_What you have to do_
Each line from the one containing "for equality comparisons" to the end of the records should be copied exactly, and no other line.

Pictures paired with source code
- Opening Delimiter -
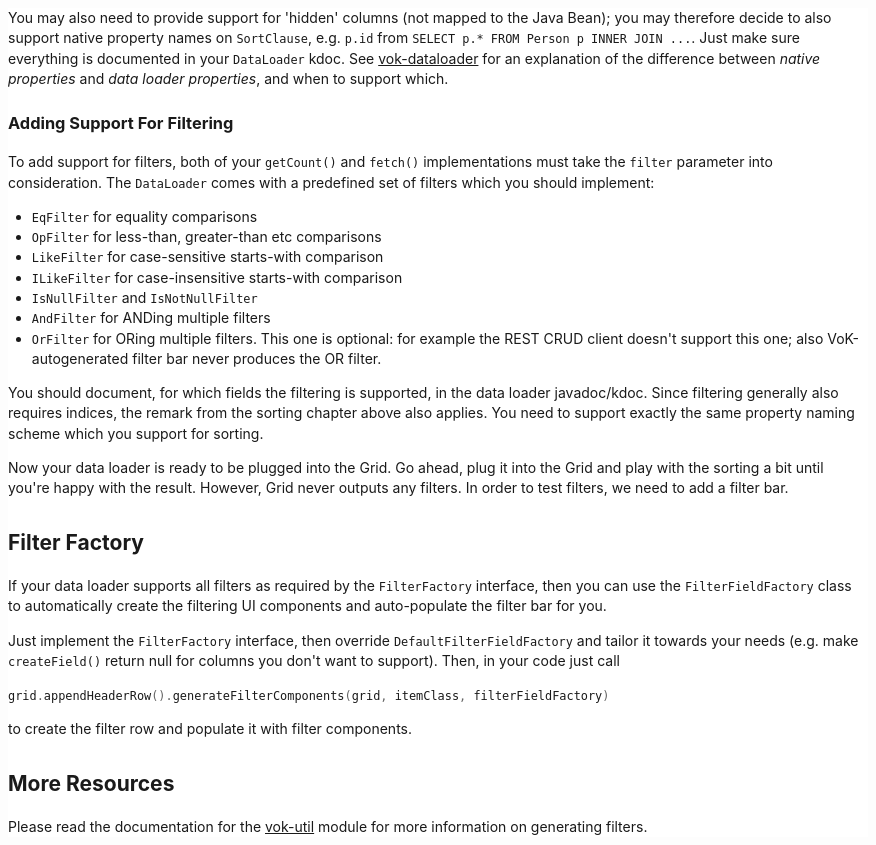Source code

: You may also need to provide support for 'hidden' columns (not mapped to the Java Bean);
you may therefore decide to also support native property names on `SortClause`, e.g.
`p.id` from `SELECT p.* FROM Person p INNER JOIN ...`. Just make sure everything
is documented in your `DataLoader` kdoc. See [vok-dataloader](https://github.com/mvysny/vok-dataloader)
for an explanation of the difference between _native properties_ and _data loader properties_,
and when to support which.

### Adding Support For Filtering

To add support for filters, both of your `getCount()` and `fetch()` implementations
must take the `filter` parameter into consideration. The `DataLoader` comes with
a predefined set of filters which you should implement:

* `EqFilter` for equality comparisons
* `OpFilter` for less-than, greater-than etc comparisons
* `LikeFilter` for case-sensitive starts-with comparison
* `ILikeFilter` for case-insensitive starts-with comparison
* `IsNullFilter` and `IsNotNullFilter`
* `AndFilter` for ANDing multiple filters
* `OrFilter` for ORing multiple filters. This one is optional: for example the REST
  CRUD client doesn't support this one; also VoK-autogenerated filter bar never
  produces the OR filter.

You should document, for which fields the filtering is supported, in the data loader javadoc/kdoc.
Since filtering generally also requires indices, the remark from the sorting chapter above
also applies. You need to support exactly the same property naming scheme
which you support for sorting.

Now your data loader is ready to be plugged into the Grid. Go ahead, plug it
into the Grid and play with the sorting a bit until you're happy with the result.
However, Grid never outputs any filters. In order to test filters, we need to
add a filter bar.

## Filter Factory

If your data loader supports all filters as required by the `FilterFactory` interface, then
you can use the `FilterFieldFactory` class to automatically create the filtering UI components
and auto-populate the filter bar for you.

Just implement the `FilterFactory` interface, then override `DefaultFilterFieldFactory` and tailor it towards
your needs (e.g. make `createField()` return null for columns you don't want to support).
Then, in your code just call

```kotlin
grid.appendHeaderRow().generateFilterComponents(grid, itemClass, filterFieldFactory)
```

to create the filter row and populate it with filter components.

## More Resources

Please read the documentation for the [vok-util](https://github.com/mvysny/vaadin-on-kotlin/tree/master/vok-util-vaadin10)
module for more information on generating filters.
- Closing Delimiter -
_Solution to this task_
* `EqFilter` for equality comparisons
* `OpFilter` for less-than, greater-than etc comparisons
* `LikeFilter` for case-sensitive starts-with comparison
* `ILikeFilter` for case-insensitive starts-with comparison
* `IsNullFilter` and `IsNotNullFilter`
* `AndFilter` for ANDing multiple filters
* `OrFilter` for ORing multiple filters. This one is optional: for example the REST
  CRUD client doesn't support this one; also VoK-autogenerated filter bar never
  produces the OR filter.

You should document, for which fields the filtering is supported, in the data loader javadoc/kdoc.
Since filtering generally also requires indices, the remark from the sorting chapter above
also applies. You need to support exactly the same property naming scheme
which you support for sorting.

Now your data loader is ready to be plugged into the Grid. Go ahead, plug it
into the Grid and play with the sorting a bit until you're happy with the result.
However, Grid never outputs any filters. In order to test filters, we need to
add a filter bar.

## Filter Factory

If your data loader supports all filters as required by the `FilterFactory` interface, then
you can use the `FilterFieldFactory` class to automatically create the filtering UI components
and auto-populate the filter bar for you.

Just implement the `FilterFactory` interface, then override `DefaultFilterFieldFactory` and tailor it towards
your needs (e.g. make `createField()` return null for columns you don't want to support).
Then, in your code just call

```kotlin
grid.appendHeaderRow().generateFilterComponents(grid, itemClass, filterFieldFactory)
```

to create the filter row and populate it with filter components.

## More Resources

Please read the documentation for the [vok-util](https://github.com/mvysny/vaadin-on-kotlin/tree/master/vok-util-vaadin10)
module for more information on generating filters.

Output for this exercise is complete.